Data listing:
++++++
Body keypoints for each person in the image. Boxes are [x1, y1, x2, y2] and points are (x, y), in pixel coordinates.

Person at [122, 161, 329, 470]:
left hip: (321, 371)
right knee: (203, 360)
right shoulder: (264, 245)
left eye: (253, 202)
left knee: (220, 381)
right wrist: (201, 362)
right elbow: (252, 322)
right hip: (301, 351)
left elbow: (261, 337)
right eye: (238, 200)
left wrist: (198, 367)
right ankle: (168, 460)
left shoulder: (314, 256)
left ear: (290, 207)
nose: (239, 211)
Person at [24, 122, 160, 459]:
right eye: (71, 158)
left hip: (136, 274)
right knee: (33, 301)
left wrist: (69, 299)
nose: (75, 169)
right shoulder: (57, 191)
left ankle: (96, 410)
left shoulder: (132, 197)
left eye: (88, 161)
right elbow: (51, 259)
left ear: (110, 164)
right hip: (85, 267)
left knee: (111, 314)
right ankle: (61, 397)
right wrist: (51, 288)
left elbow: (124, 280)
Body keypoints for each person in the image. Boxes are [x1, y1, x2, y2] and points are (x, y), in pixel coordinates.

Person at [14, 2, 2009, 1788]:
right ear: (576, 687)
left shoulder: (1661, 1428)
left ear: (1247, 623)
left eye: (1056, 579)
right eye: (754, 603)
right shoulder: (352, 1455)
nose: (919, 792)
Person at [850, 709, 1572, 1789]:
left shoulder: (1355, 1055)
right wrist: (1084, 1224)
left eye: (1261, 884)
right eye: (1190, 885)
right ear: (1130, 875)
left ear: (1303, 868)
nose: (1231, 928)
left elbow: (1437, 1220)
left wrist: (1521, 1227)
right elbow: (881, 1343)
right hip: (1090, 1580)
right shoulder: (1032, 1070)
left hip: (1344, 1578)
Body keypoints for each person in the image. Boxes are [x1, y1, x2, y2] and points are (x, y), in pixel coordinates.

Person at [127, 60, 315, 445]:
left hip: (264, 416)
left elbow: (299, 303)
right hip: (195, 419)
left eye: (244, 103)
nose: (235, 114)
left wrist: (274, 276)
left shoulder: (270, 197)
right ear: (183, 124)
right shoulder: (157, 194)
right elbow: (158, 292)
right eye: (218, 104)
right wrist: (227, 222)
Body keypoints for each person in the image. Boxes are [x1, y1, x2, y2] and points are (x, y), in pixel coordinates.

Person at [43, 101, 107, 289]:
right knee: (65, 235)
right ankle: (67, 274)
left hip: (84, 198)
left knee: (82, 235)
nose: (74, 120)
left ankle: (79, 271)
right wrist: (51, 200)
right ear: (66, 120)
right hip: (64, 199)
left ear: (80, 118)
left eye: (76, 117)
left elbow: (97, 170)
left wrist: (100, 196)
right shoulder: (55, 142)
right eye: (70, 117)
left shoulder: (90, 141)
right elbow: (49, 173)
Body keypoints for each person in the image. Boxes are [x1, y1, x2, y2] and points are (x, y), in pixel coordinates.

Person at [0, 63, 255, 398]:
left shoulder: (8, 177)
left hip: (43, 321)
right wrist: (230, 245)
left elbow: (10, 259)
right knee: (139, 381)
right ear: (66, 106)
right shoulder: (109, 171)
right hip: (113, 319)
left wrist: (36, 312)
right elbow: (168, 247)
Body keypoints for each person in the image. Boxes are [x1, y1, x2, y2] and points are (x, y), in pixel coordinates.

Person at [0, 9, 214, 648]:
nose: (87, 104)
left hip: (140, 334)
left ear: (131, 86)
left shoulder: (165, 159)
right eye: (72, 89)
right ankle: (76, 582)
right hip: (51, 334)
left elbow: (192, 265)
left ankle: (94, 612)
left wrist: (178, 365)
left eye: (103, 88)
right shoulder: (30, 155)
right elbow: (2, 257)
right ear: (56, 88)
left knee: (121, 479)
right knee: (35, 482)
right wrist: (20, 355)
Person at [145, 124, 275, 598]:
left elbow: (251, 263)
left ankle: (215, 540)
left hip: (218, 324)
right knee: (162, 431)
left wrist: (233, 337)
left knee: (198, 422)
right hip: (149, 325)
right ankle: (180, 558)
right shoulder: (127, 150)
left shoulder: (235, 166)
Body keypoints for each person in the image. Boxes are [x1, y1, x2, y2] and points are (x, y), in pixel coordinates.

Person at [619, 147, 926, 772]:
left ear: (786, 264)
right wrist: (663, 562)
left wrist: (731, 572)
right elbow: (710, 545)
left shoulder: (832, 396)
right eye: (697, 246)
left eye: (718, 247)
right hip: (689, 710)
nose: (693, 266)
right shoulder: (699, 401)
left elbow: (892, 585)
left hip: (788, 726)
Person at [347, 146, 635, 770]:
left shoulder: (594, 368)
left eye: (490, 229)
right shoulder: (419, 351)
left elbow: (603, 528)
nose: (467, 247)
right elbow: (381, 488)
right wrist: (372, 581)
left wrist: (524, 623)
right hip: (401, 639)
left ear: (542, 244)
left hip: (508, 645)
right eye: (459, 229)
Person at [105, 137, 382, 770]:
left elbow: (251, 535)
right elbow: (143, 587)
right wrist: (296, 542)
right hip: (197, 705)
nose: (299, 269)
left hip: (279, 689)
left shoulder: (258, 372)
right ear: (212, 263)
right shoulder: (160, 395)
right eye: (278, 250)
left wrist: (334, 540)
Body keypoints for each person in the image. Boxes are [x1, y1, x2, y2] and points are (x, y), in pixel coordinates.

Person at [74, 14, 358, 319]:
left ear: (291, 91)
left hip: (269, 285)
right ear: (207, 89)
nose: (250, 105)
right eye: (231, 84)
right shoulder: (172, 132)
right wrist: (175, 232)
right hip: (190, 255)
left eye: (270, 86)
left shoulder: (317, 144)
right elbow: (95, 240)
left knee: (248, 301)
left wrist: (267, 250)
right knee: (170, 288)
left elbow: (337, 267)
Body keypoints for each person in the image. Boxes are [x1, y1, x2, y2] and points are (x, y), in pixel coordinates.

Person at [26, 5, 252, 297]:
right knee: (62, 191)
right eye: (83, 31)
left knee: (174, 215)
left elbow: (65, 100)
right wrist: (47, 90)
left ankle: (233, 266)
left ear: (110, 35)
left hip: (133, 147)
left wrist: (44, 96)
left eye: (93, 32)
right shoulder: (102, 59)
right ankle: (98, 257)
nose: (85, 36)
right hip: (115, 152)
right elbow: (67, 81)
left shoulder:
++++++
Problem statement: Starting at the first line of the records, print each line exactly, stopping after the line that contains "right eye: (754, 603)".

Task answer:
Body keypoints for each person in the image. Boxes are [x1, y1, x2, y2] and points are (x, y), in pixel coordinates.

Person at [122, 161, 329, 470]:
left hip: (321, 371)
right knee: (203, 360)
right shoulder: (264, 245)
left eye: (253, 202)
left knee: (220, 381)
right wrist: (201, 362)
right elbow: (252, 322)
right hip: (301, 351)
left elbow: (261, 337)
right eye: (238, 200)
left wrist: (198, 367)
right ankle: (168, 460)
left shoulder: (314, 256)
left ear: (290, 207)
nose: (239, 211)
Person at [24, 122, 160, 459]:
right eye: (71, 158)
left hip: (136, 274)
right knee: (33, 301)
left wrist: (69, 299)
nose: (75, 169)
right shoulder: (57, 191)
left ankle: (96, 410)
left shoulder: (132, 197)
left eye: (88, 161)
right elbow: (51, 259)
left ear: (110, 164)
right hip: (85, 267)
left knee: (111, 314)
right ankle: (61, 397)
right wrist: (51, 288)
left elbow: (124, 280)
Body keypoints for each person in the image. Boxes are [x1, y1, x2, y2] and points are (x, y), in pixel coordinates.

Person at [14, 2, 2009, 1788]:
right ear: (576, 687)
left shoulder: (1661, 1428)
left ear: (1247, 623)
left eye: (1056, 579)
right eye: (754, 603)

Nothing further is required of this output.